> [Task goal]:
Every line in the data below that holds "down" should be found and copied.

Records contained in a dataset
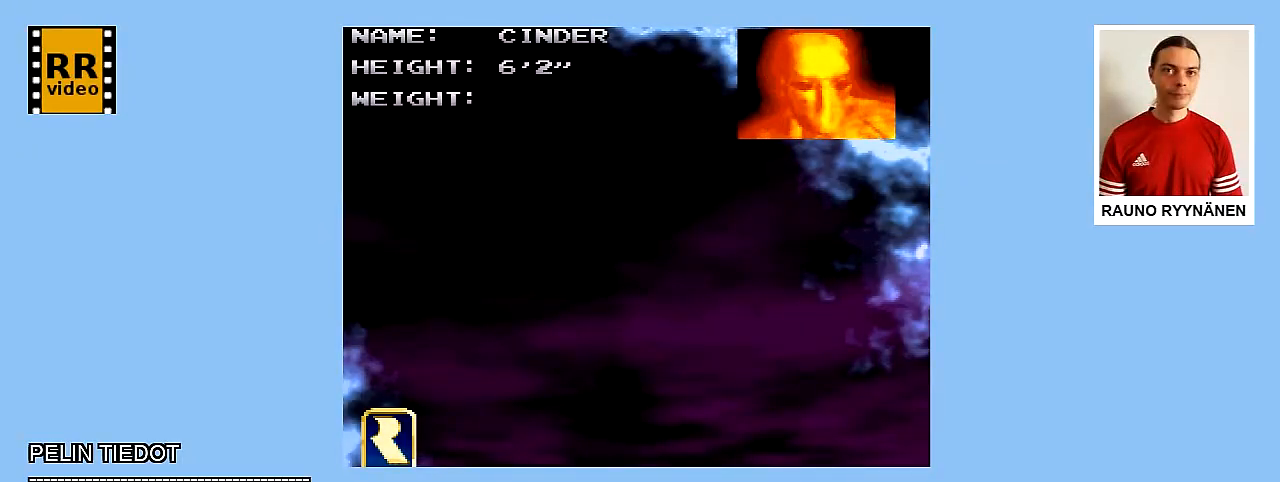
{"buttons": ["A"], "events": [[417, "A", "down"]]}
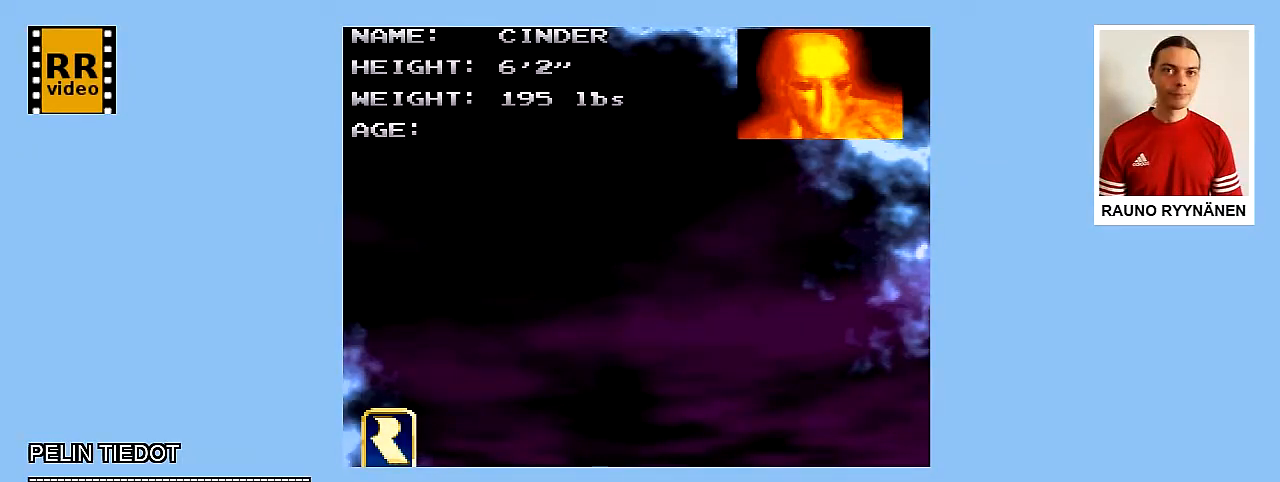
{"buttons": [], "events": [[83, "A", "up"]]}
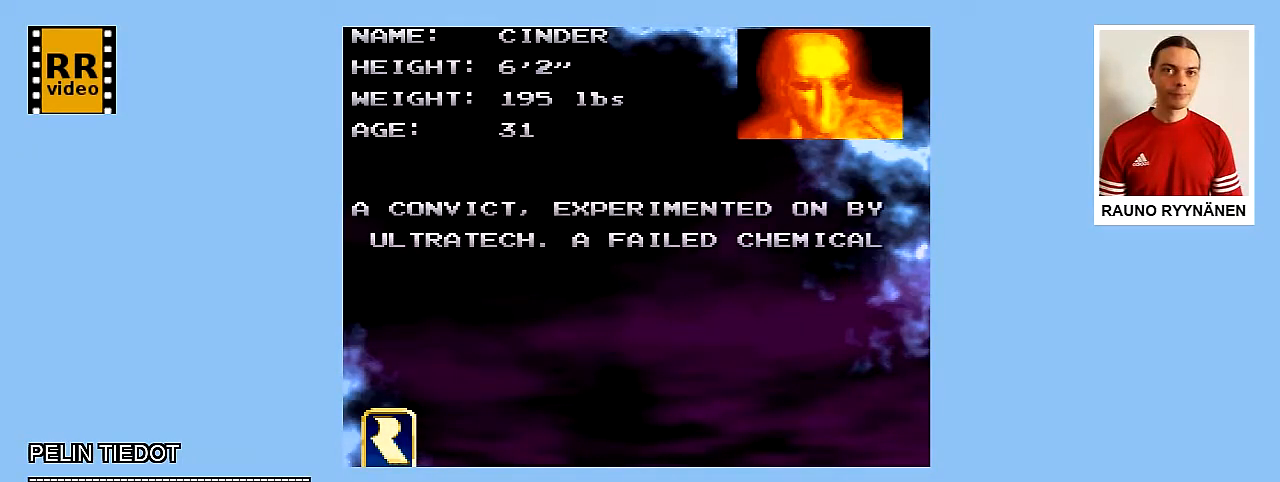
{"buttons": [], "events": []}
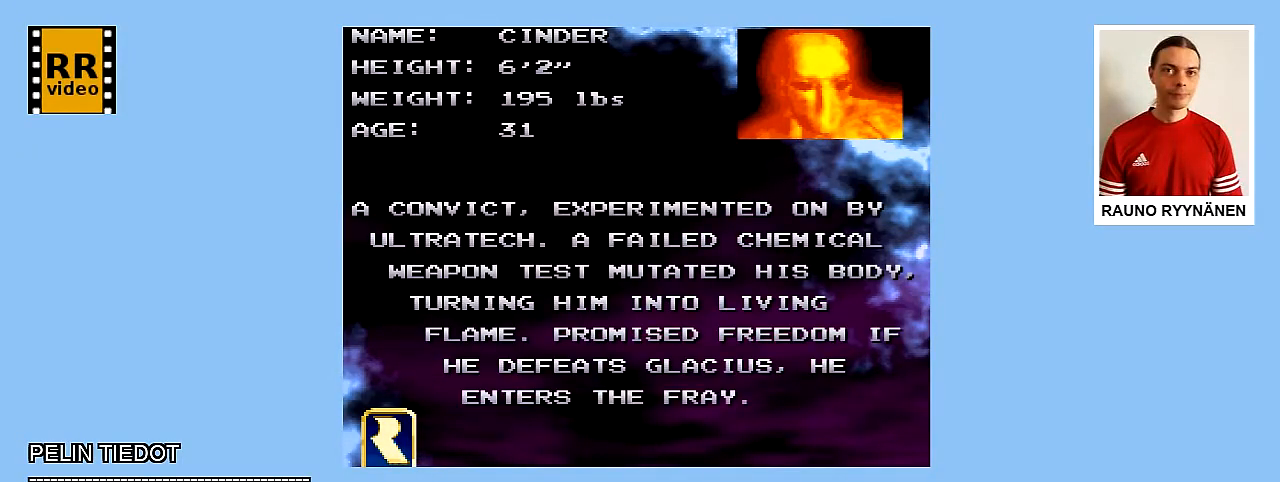
{"buttons": [], "events": [[17, "START", "down"], [250, "START", "up"]]}
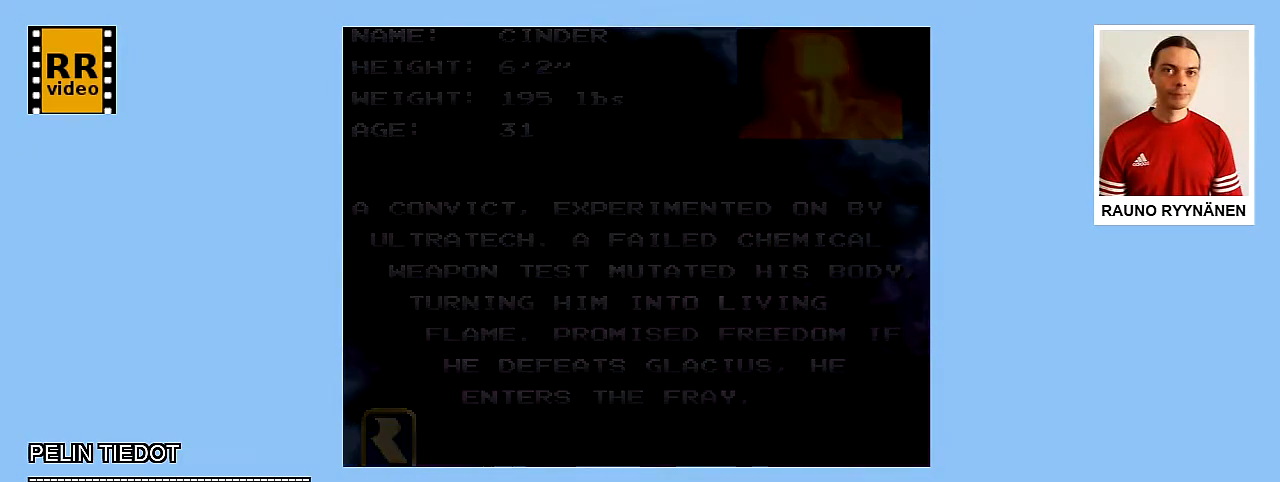
{"buttons": [], "events": []}
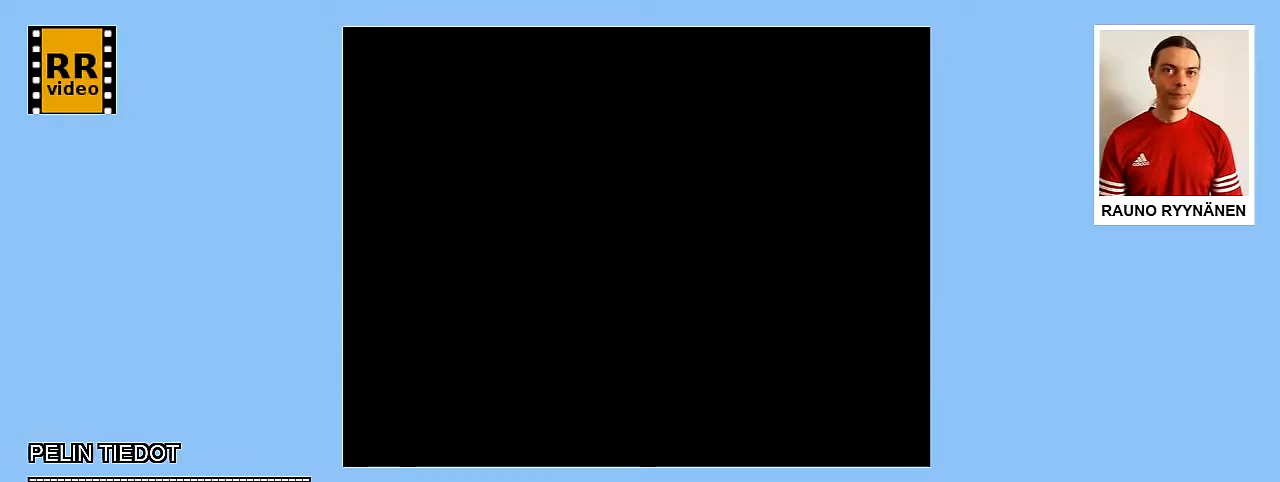
{"buttons": [], "events": []}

> [Written response]:
{"buttons": ["A"], "events": [[417, "A", "down"]]}
{"buttons": [], "events": [[17, "START", "down"], [250, "START", "up"]]}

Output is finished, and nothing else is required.